A win for investment trusts: how scrapping cost disclosures could boost the sector

Chris Salih 23/09/2024 in Investment Trusts

The investment trust industry celebrated a small but crucial regulatory victory last week – and one that may have consequences for investors. The Labour government said it would scrap the cost disclosure rules that have acted as a major break on wealth management and institutional buyers of investment trusts over the past two years. That could be good news for private investors in the sector.

What’s the story?

The problem had arisen because the EU’s Priips and Mifid directives effectively forced investment trusts to double-count their costs. For price-sensitive wealth managers, using investment trusts inflated the costs they needed to report to customers at a time when many were competing with low-cost alternatives. Many simply chose open-ended equivalents, leaving parts of the investment trust sector languishing with little demand. That pushed discounts out.

The Treasury and Financial Conduct Authority have now said that London-listed investment trusts will be exempt from the regime, and new UK disclosure rules will come into force in the first half of next year. In the meantime, trusts will not be required to disclose any costs.

Richard Stone, chief executive of the Association of Investment Companies (AIC), says: “It’s good that the Treasury and FCA have recognised that the current cost disclosure regime is not working. The AIC has lobbied tirelessly on this issue and it’s encouraging that the Labour government has acted so swiftly.

“We look forward to working with the FCA as it consults on the new Consumer Composite Investments (CCI) regime. It’s vital that these new rules recognise the unique characteristics of investment companies, permanently end misleading cost disclosures, which distort the market, and enable investors to make better informed decisions.”

What does it mean for investors in investment trusts?

The cost disclosure rules had weighed on demand for many investment trusts, particularly those popular with wealth managers. These were often areas where there were few open-ended equivalents, or where liquidity constraints made investment trusts a more appropriate option – infrastructure, private equity or property, for example. In some cases, these were trusts that were also hurt by rising interest rates, and it became difficult to disaggregate the two. Nevertheless, it was clear that the cost disclosure rules were unhelpful.

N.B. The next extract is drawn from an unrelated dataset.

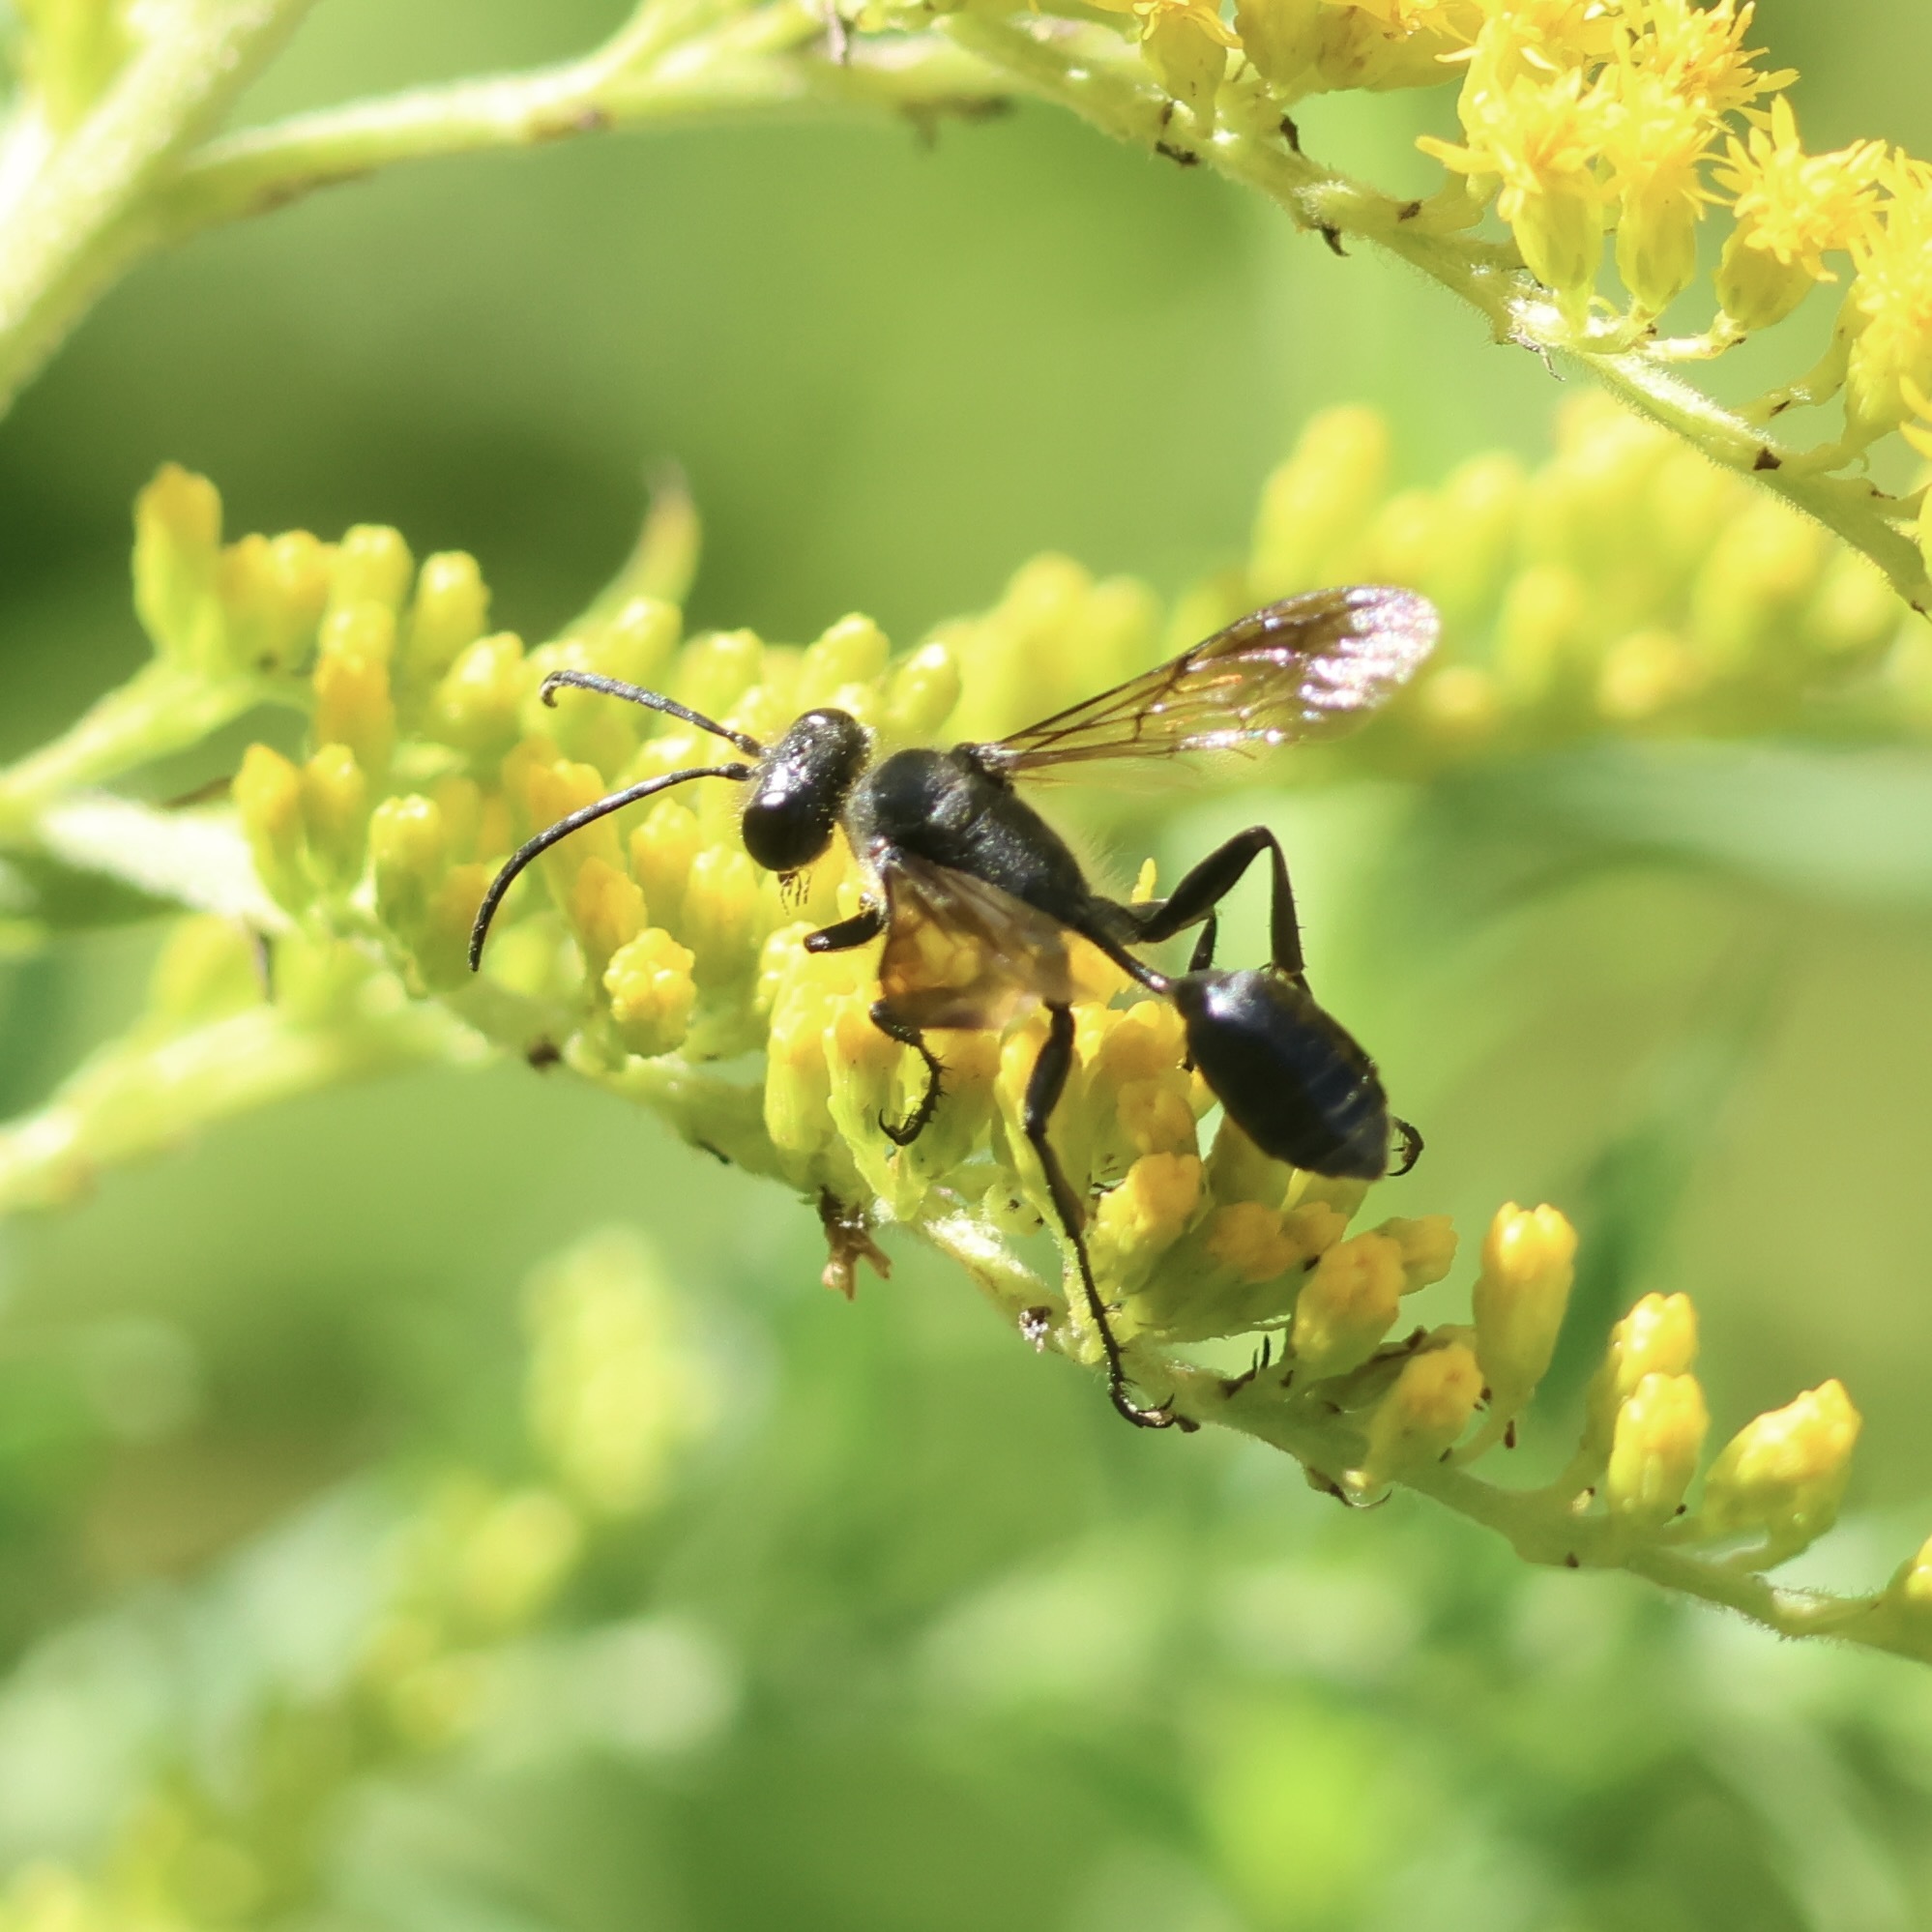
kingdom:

Will the change in the rules move the dial? At the margins, it probably will. Christian Pittard, head of closed-end funds at abrdn, said the move could bring back pension funds and wealth managers to the sector and revive investor demand. The move comes at the same time as interest rate cuts, and the combination of these two factors appears to be narrowing discounts from their lows already.

The problem has been particularly evident in certain sectors and it is where the early moves have been most obvious. A number of the popular infrastructure trusts, for example, have seen discounts move in by around 10% from historically wide levels. Some of the private equity trusts have also started to recover.

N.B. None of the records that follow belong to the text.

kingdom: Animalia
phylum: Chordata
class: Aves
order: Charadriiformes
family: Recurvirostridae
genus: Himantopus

What about Elite Rated investment trusts?

The funds we select tend to be larger and more liquid options, such as City of London Investment Trust, Global Smaller Companies Trust or Scottish Mortgage Investment Trust. These are held widely by private investors and have been less affected by any withdrawal of demand as a result of the cost disclosure rules.
This is deliberate on our part. We prefer trusts that are less vulnerable to a single type of shareholder. The discount for the City of London Investment Trust, for example, varies little, having traded in a range between 1% and -3% over the past year. A share buyback programme keeps it in check. The discount for Scottish Mortgage Investment Trust has also been very stable over the past six months.

Where it might make a difference is in some of the smaller, niche and single sector trusts. Trusts such as Baillie Gifford Shin Nippon has seen its asset class substantially out of favour, as small and mid-cap Japanese equities have failed to keep pace with the rally in their large-cap peers. It has moved from trading at par, or even a small premium, to a 13% discount*. The cost disclosure change may not matter as much as the revival in Japanese smaller companies, but it means there are no barriers to a recovery in the trust’s share price when it happens.

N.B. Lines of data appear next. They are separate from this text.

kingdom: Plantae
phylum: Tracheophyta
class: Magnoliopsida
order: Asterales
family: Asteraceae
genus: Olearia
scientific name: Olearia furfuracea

Read now: Our in-depth guide to Baillie Gifford Shin Nippon

The same might be true for Schroder British Opportunities, which has suffered from the general unpopularity around smaller companies. It now trades on a 28% discount* to net asset value, but this has come in from around 35% early this year, and may have further to narrow. Revived interest from wealth managers could move the dial.

It may even be true for other out-of-favour areas. We’d put Murray Income and Fidelity Special Values in that bracket as well. Although both funds are strong performers among their peers, both have seen discounts drift out as investors have overlooked the UK. Cost disclosure won’t be the swing factor for these trusts, but it should help create demand at the margins.

It may be an optimistic take, but there is another encouraging factor in the swift change in the rules. This problem has been bubbling under the surface for some time, struggling to command the attention of government. The rapid change in the rules may also suggest that the new government recognises the importance of capital markets to the overall health of the economy, and the role the investment trust sector can play in that.